## Problems:
[1] In the movie review, what nickname is Ginger MacAllister known by?
[2] Sum up the movie review in two sentences.
[3] Pick up the review of the Ginger MacAllister movie where it stops and write its next part.
[begin Extract to read]
Here in the States, we are currently in the middle of what is known as "Sweeps Month". After the month of February, the major broadcasting networks total up all their Nielsen ratings for that month and use them in some arcane occult formula that allows them to calculate their ad rates for the next year; therefore they trot out all sorts of special programming, mini-series, and stunts during established shows. It's kind of hard not to get swept up in all the excitement.
Therefore, to continue my naked (snicker) grab for more ratings, I decided it was time to take another trip to Planet Ginger. First discovered in our review for Ginger, this planet is home to Ginger MacAllister, known as "the female James Bond", although she has no formal training in the fields of investigation or espionage; she is apparently "a talented amateur", as the offscreen voice used to refer to Mrs. Peel in the old Avengers series. Come to think of it, Ginger gets tied up almost as often as Mrs. Peel did... but I'm getting ahead of myself. The rules on Planet Ginger are different from our own, as we shall see.
To set the tone for the entire movie, our very first scene is of a half-naked, screaming woman, hands tied behind her back, being dragged down a corridor, She is thrown onto a mattress in a storeroom, as her captors tell her, "Maybe some time in solitary will cool you off."
[end Extract to read]
[begin Dataset records]
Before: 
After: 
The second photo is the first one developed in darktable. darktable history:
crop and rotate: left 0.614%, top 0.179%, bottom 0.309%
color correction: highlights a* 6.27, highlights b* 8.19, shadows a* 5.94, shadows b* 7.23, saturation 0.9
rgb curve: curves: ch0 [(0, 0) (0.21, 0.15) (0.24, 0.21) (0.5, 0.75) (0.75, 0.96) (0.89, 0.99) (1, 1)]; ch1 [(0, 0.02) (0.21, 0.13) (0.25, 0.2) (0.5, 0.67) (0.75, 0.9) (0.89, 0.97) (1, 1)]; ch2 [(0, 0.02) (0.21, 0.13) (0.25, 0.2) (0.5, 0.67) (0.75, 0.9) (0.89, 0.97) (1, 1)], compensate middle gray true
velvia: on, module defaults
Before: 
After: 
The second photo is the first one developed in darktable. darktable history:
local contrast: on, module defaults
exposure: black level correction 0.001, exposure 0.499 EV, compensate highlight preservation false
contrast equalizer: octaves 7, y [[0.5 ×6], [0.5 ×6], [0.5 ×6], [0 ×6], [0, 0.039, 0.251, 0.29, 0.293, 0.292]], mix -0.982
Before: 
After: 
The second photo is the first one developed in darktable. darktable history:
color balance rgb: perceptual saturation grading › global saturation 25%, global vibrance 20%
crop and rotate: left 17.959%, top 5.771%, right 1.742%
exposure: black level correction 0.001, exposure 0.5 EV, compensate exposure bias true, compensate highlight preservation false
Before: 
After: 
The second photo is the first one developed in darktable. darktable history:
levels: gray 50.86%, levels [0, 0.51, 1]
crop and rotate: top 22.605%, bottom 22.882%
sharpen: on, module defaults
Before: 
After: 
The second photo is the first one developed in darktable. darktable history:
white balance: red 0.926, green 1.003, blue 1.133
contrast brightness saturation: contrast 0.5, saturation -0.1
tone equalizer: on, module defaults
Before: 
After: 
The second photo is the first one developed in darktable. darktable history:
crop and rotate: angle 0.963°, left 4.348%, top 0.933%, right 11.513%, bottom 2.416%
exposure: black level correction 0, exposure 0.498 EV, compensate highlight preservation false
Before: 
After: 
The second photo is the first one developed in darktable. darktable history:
[end Dataset records]
## Written answers:
[1] She is known as "the female James Bond."

[2] Writing during Sweeps Month, when networks run special programming to boost the February ratings that set their ad rates, the reviewer returns to "Planet Ginger," home of Ginger MacAllister, an untrained amateur called "the female James Bond" who, like Mrs. Peel of the old Avengers series, often gets tied up. The movie opens with a half-naked, screaming woman with her hands tied behind her back being dragged down a corridor and thrown onto a mattress in a storeroom, as her captors say some time in solitary might cool her off.

[3]
Then (just in case you were out getting popcorn during that first scene), three cheerleaders are out driving in the country in an Olds convertible when one of the tires is blown out by a shotgun blast. The three are pulled out of the car by an equal number of thugs, and then we find that the forces of evil, just as in the first Ginger movie, employ a Token Black Dude (TBD) to do the heavy work. He points a gun at the cheerleaders and commands, "Strip! Everything but panties! Do it!" The girls comply, they are tied and gagged, and their clothes thrown in the convertible, which is then torched. The thugs take off with their booty (giggle), and the titles run as grown men in the audience sob, "That car was a classic!"
Now, I know what you're thinking. You're thinking, "Dr. Freex, you and the guys at StompTokyo always warn us that nudity in the first few minutes of a film is bad news." And you would be right, True Believer, except in this case: when the entire point of the film is the nudity. Disavail yourself of all thoughts of seeing a detective or action film, here; this is Planet Ginger, and we are here to see nekkid women get tied up and fondled while helpless.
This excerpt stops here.